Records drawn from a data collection
******************************

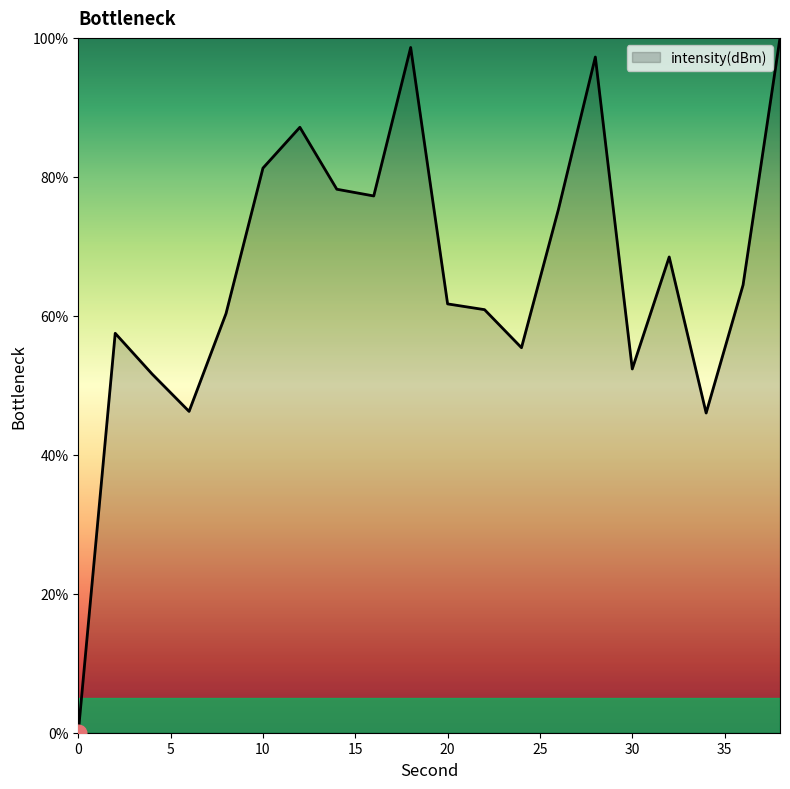

What is the difference between the maximum and minimum values?

100.0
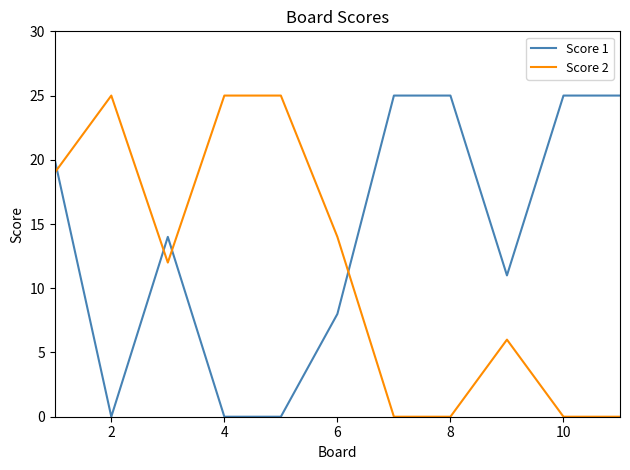

Which series has the largest total across all categories?

Score 1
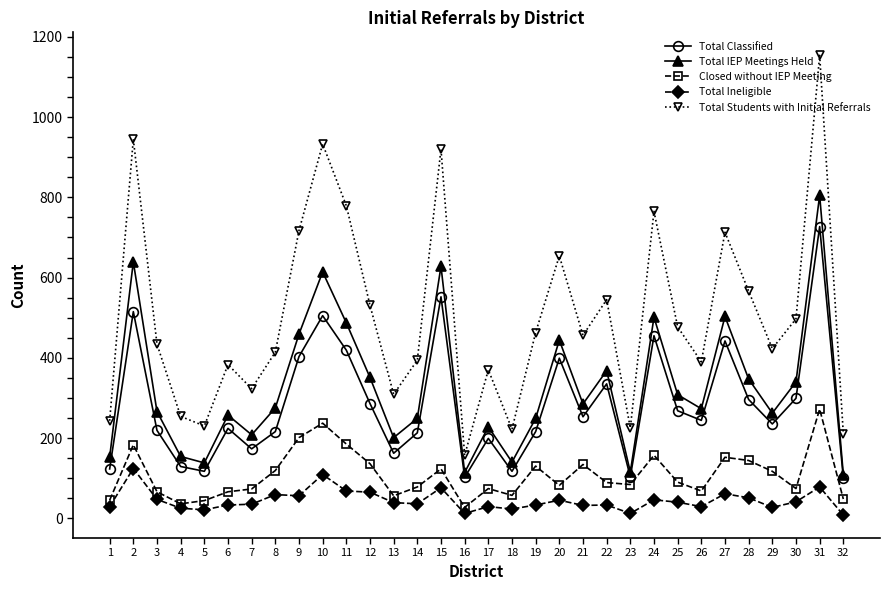

How many categories are shown in the chart?

32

******************************

REQUIRED ACTION ▸ Please quote all of the material above verbatim, leaving out the pictures.

YOUR SOLUTION ▸
What is the difference between the maximum and minimum values?

100.0

Which series has the largest total across all categories?

Score 1

How many categories are shown in the chart?

32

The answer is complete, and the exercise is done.